United States District Court, D. Hawaii
Mar 20, 2007
CIV. NO. 07-00094 ACK-LEK (D. Haw. Mar. 20, 2007)

Opinion

CIV. NO. 07-00094 ACK-LEK.

March 20, 2007


ORDER OF DISMISSAL


Pro se Plaintiff Kenneth Wayne Mathison, a Hawaii state prisoner incarcerated at Diamondback Correctional Facility in Watonga, Oklahoma, filed a document titled "Notice of Appeal to the District of Hawaii Court of Appeals from Judgment/Orders of the Hawaii Supreme Court." The court finds that Mathison is improperly attempting to appeal a decision by the Hawaii Supreme Court to this court. The court lacks jurisdiction over this action and hereby DISMISSES the action.

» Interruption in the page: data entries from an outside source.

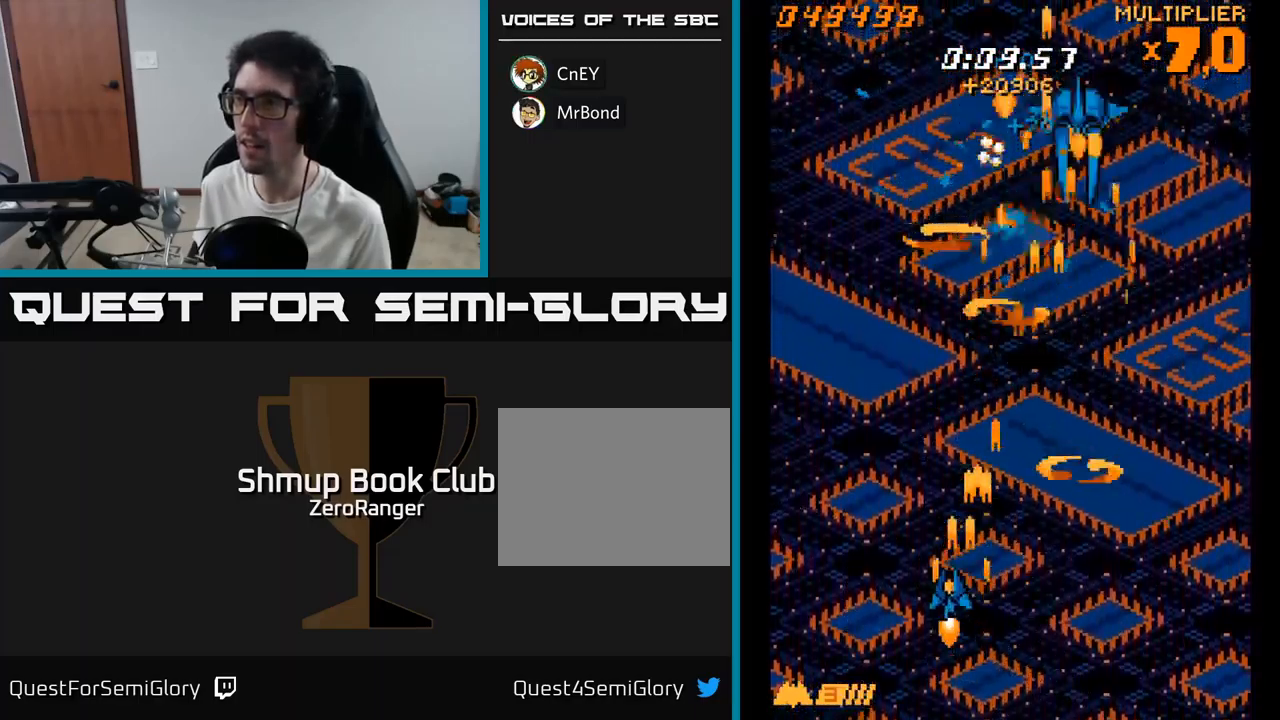
{"buttons": ["A", "DPAD_UP", "DPAD_LEFT"], "right_stick": "center", "events": [[34, "DPAD_LEFT", "up"], [117, "DPAD_UP", "up"], [134, "DPAD_DOWN", "down"], [317, "DPAD_LEFT", "down"], [350, "DPAD_DOWN", "up"], [434, "DPAD_UP", "down"]]}
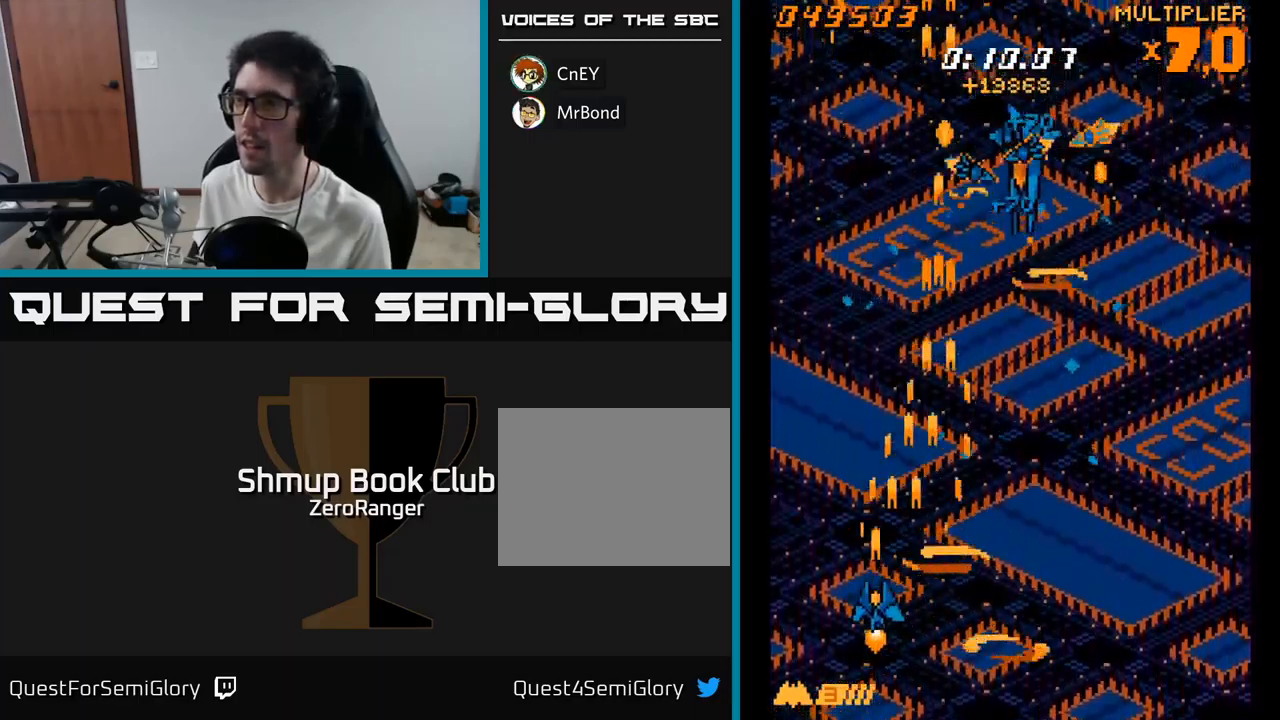
{"buttons": ["A", "DPAD_DOWN"], "right_stick": "center", "events": [[50, "DPAD_LEFT", "up"], [100, "DPAD_RIGHT", "down"], [150, "DPAD_UP", "up"], [300, "DPAD_RIGHT", "up"], [334, "DPAD_LEFT", "down"], [417, "DPAD_DOWN", "down"], [467, "DPAD_LEFT", "up"]]}
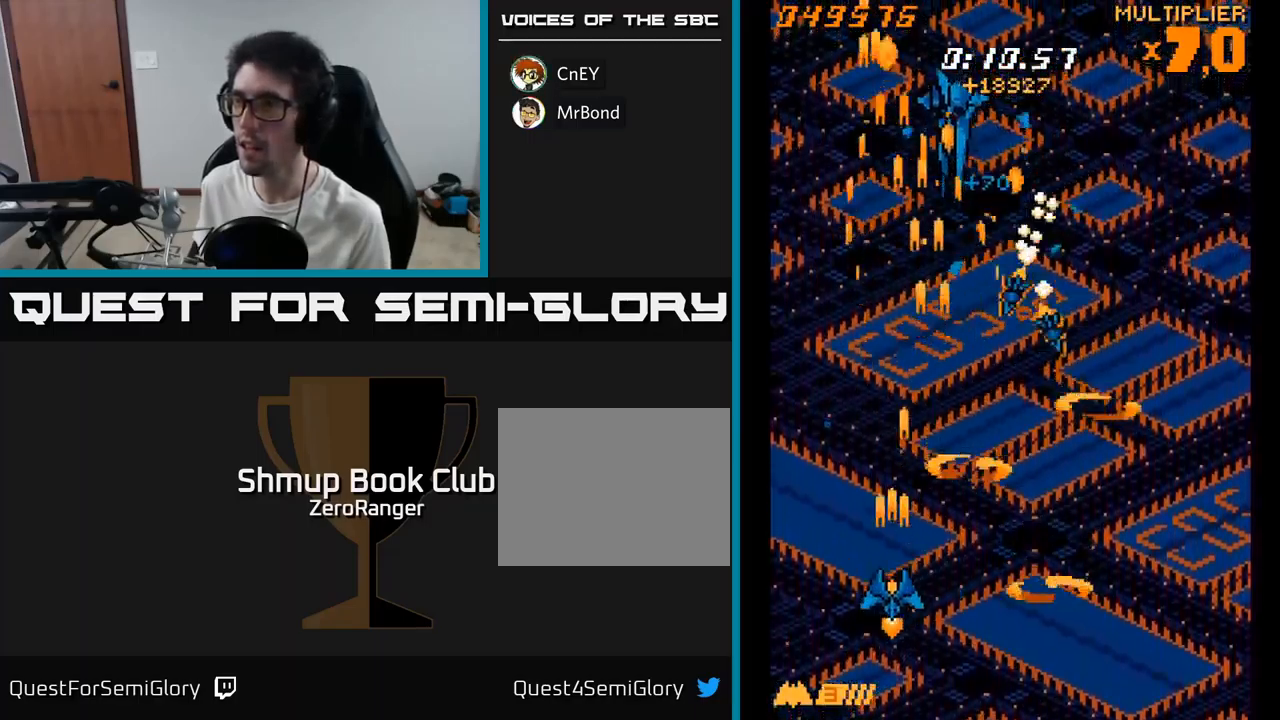
{"buttons": ["A"], "right_stick": "center", "events": [[67, "DPAD_LEFT", "down"], [150, "DPAD_DOWN", "up"], [184, "DPAD_UP", "down"], [217, "DPAD_LEFT", "up"], [267, "DPAD_RIGHT", "down"], [350, "DPAD_RIGHT", "up"], [400, "DPAD_LEFT", "down"], [434, "DPAD_UP", "up"], [467, "DPAD_LEFT", "up"]]}
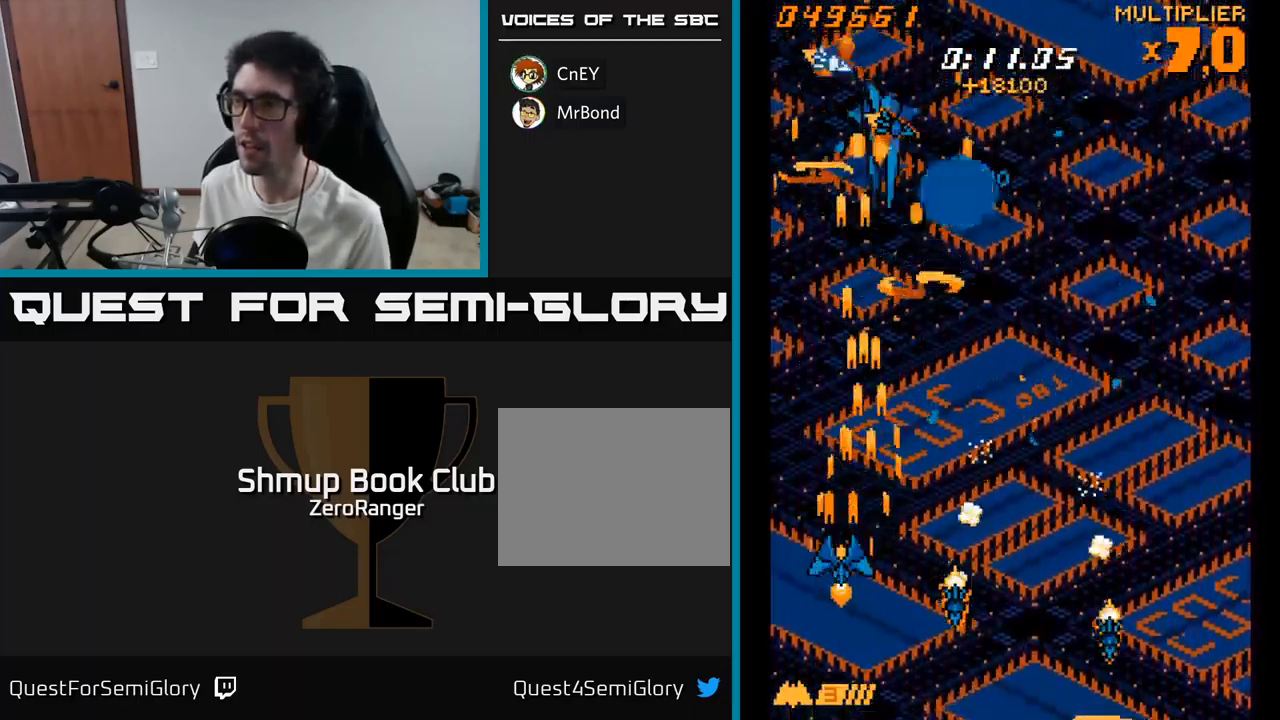
{"buttons": ["A"], "right_stick": "center", "events": [[150, "DPAD_DOWN", "down"], [217, "DPAD_LEFT", "down"], [334, "DPAD_DOWN", "up"], [350, "DPAD_LEFT", "up"]]}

As a general principle, this court may not exercise appellate jurisdiction over state court decisions. District of Columbia Court of Appeals v. Feldman, 460 U.S. 462, 482-86 (1983); Rooker v. Fidelity Trust Co., 263 U.S. 413, 415-16 (1923). This rule, commonly known as the Rooker-Feldman doctrine, requires that:

a losing party in state court is barred from seeking what in substance would be appellate review of the state judgment in a United States District Court, based on the losing party's claim that the state judgment itself violates the loser's federal rights.
Bennett v. Yoshina, 140 F.3d 1218, 1223 (9th Cir. 1998) (quotingJohnson v. DeGrandy, 512 U.S. 997, 1005 (1994)), cert. denied, 525 U.S. 1103 (1999).

Rooker-Feldman is a jurisdictional doctrine that goes to this court's subject matter jurisdiction. See Olson Farms, Inc. v. Barbosa, 134 F.3d 933, 937 (9th Cir. 1998).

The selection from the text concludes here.